Esta situación afecta a una de cada diez madres y cerca del 30 por ciento de las primerizas experimenta depresión y/o ansiedad, que puede agravarse si no se recibe el tratamiento adecuado.

Una de cada dos madres se siente desanimada y con tendencia al llanto en el tercer o cuarto día después del parto. Esto suele durar desde unas horas hasta un par de días y luego desaparecer, sin embargo, cuando se tiene depresión posparto la situación empeora con el paso de los días.

La mujer afectada siente culpa y evita pedir ayuda por el temor a ser considerada una mala madre. En casos extremos, no manifiesta interés por su bebé y se muestra incapaz de cuidar de él.

Los casos más graves pueden convertirse en una psicosis con pérdida del sentido de realidad, como ver o escuchar cosas que no existen, así como tener creencias falsas.

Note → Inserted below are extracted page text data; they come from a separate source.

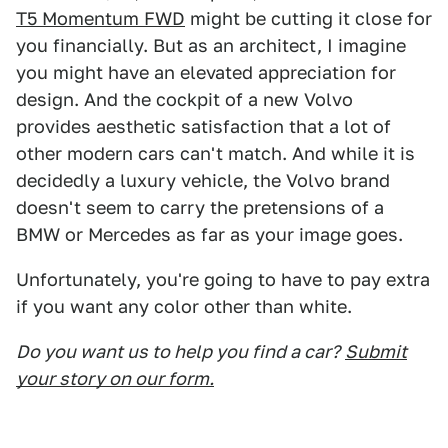
T5 Momentum FWD
might be cutting it close for
you financially. But as an architect, I imagine
you might have an elevated appreciation for
design. And the cockpit of a new Volvo
provides aesthetic satisfaction that a lot of
other modern cars can't match. And while it is
decidedly a luxury vehicle, the Volvo brand
doesn't seem to carry the pretensions of a
BMW or Mercedes as far as your image goes.
Unfortunately, you're going to have to pay extra
if you want any color other than white.
Do you want us to help you find a car?
Submit
your story on our form.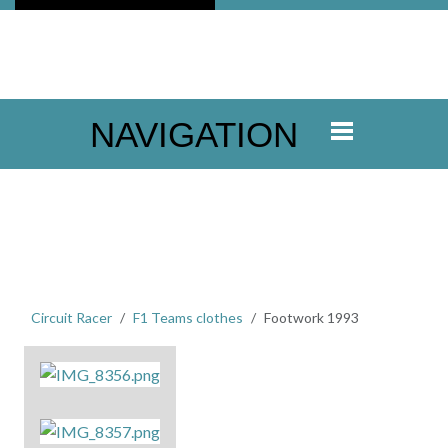
NAVIGATION
Circuit Racer
F1 Teams clothes
Footwork 1993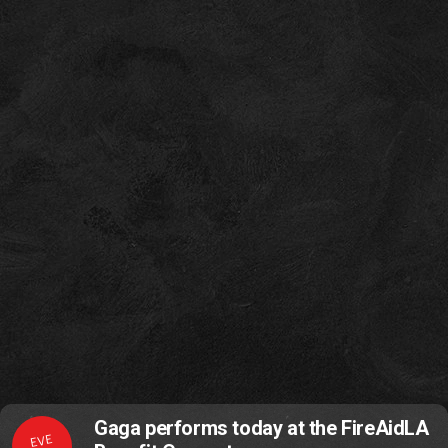
Gaga performs today at the FireAidLA
EVE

Con el tratamiento adecuado y apoyo de la familia, la mujer logra recuperar su estado de ánimo, se siente nuevamente capaz de brindar cuidados y disfrutar de la maternidad.

La ansiedad también puede ser un síntoma de depresión posparto. Para algunas mujeres, sobre todo las primerizas, el embarazo, el trabajo de parto y la responsabilidad de criar un hijo pueden ser generadores de estrés.

En ocasiones, la ansiedad se expresa como miedo a quedarse sola con el bebé o preocuparse en exceso por lo que pueda sucederles tanto al niño como a ella.

La depresión y la ansiedad posparto pueden hacer que el hecho de ser madre se convierta en una experiencia negativa. Por ello, es importante detectarlas en etapa temprana para su tratamiento.